Personal loans are most often used for unexpected expenses like medical expenses or to consolidate debt. Interest rates for personal loans are usually higher. Repayment length for personal loans varies, from 12 to 96 months.
Can installment loans improve my credit score?
Installment credit can improve your credit score if you make all monthly payments on time. Even one late payment can hurt your credit score. If used responsibly, installment loans can improve your credit score.
Installment loans can also improve your credit mix, which makes up 10% of your credit score. If you also have another line of credit like a credit card, having a mix of lines of credit may further boost your credit score.
What are the benefits of installment credit?
The benefits are of installment credit include:
- Predictable payments: Know exactly how much money you need to pay each month and plan your budget around that information.
- Lower interest rates: Compared to revolving credit, installment credit usually offers lower interest rates. This leads to more savings in the long run.
- Plan for big purchases: With installment credit, you can plan for big purchases like a car, house, or college over time in a manageable way.
Drawbacks of installment credit
The main drawback of installment credit are fewer opportunities for those with low or no credit scores. Loan terms are based on credit score. Borrowers with low credit scores can face high interest rates, additional fees, or penalties.
In addition, once the loan is offered, the terms are set. You cannot increase the installment credit amount. Borrowers who find they need additional funds will have to apply for a new line of credit or a new loan.
Can you pay off an installment loan early?
Most installment credit will allow you to pay them off early. Be sure to check the terms as some types of installment credit have additional penalties if paid off early.
If you can pay off an installment loan early, you’ll save on interest and reduce monthly debt. Keep in mind your complete financial picture to avoid putting yourself in a financial bind to pay off a loan early. In many cases, it can be better for your total financial picture to continue with on time monthly payments for the duration of the loan.
Installment credit vs revolving credit
Installment credit is a set loan amount with fixed monthly payments. The disadvantage is that you cannot take out additional funds. The advantage is you know the exact repayment amount and can budget around it.
In contrast, revolving credit changes each month based on expenses made. An example of credit revolving is a credit card. Revolving credit interest rates are much higher.
For credit cards, average interest rates range from 18% to 23% APR or greater. With revolving credit, the borrower can choose to pay off the full amount each month or pay some amount while interest is accrued on the remainder.
Summary of installment credit benefits
Installment credit loans are a part of daily life. Many people will use a mortgage to purchase their first home. 85% of all new cars in the U.S. are purchased with auto loans. Personal loans can be essential for families when faced with unexpected medical expenses or when looking to consolidate and pay off debt.
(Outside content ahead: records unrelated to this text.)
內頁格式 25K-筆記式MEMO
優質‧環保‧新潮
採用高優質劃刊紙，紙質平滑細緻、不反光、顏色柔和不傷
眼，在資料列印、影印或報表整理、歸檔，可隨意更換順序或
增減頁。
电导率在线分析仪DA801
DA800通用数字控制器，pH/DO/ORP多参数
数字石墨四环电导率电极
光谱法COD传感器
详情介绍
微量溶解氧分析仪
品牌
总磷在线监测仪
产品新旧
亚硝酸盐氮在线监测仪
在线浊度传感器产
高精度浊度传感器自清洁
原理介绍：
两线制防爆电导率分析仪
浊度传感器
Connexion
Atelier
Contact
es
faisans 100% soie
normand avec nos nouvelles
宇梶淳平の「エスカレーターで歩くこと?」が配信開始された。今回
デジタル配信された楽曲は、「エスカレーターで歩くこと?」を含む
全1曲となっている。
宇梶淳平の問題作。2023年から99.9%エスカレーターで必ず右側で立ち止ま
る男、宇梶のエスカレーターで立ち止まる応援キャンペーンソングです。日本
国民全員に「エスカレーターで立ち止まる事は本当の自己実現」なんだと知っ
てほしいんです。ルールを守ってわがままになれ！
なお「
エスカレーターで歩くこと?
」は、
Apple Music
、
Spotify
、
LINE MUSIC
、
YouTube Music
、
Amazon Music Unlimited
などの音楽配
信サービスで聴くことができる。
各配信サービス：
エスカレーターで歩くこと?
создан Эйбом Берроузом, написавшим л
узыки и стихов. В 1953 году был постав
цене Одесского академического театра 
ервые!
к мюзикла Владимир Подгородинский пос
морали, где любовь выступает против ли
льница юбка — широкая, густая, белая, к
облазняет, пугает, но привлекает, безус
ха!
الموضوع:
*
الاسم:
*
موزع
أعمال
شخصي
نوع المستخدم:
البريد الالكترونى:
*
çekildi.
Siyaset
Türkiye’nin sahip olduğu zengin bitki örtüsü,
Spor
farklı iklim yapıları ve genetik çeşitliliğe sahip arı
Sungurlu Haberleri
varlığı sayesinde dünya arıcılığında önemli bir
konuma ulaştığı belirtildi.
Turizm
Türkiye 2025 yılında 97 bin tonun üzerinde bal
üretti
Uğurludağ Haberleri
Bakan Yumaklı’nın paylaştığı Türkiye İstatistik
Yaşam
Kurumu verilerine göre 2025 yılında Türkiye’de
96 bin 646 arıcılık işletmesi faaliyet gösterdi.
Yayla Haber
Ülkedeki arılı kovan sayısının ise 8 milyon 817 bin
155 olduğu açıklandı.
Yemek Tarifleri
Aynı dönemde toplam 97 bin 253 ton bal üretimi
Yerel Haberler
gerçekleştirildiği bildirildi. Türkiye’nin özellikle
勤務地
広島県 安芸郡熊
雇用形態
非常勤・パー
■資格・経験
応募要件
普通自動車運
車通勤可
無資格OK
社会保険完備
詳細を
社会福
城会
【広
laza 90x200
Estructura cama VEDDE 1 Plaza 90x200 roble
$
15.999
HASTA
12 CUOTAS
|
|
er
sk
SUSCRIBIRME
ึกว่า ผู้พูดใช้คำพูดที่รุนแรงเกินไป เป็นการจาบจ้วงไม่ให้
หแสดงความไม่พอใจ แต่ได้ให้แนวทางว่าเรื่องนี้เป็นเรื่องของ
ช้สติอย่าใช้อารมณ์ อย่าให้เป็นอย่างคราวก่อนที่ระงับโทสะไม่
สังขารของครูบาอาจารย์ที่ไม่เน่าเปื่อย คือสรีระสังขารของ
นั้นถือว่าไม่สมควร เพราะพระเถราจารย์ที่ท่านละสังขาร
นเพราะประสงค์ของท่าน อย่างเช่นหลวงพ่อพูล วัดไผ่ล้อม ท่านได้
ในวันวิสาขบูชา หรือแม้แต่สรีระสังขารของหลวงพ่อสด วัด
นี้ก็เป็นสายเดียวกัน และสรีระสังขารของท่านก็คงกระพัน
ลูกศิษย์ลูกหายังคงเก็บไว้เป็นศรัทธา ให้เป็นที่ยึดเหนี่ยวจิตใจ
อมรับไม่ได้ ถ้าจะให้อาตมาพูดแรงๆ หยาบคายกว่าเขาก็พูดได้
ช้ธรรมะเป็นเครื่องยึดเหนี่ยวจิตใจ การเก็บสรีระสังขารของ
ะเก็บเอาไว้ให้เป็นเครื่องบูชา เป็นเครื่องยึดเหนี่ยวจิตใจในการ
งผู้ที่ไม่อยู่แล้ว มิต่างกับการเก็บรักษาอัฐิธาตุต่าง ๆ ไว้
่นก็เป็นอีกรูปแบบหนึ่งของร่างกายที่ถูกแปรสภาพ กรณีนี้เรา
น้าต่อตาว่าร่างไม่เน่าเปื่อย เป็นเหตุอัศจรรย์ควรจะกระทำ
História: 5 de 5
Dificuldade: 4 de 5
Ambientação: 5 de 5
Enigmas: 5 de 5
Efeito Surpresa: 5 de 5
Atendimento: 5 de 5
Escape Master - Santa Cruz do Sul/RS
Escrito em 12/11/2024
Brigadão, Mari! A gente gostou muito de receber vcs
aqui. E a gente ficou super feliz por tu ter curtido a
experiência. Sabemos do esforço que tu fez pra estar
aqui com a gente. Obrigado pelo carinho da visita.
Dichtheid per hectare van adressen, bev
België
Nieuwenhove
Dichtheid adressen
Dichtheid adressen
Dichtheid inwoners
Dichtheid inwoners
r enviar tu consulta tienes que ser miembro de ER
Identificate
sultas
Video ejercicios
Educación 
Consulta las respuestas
As long as you take the installment credit into your total financial picture, it can help with large purchases while adding to your credit file. If used responsibly—with on time monthly payments—installment credit is one more tool to build your credit score and credit history over time.
Do installment loans show up on credit report?
Yes, most installment loans will show up on your credit report. However, some loan providers do not report on-time loan payments to credit bureaus. Check with your loan provider to confirm whether they report to the credit bureaus.
Does paying in installments build credit?
Most installment payments, as long as they are on time payments, will help build credit over time. Paying in installments can build credit, but it depends on and whether it is reported.
What are examples of installment credit?
Examples of installment credit include student loans, auto loans, mortgages, and personal loans.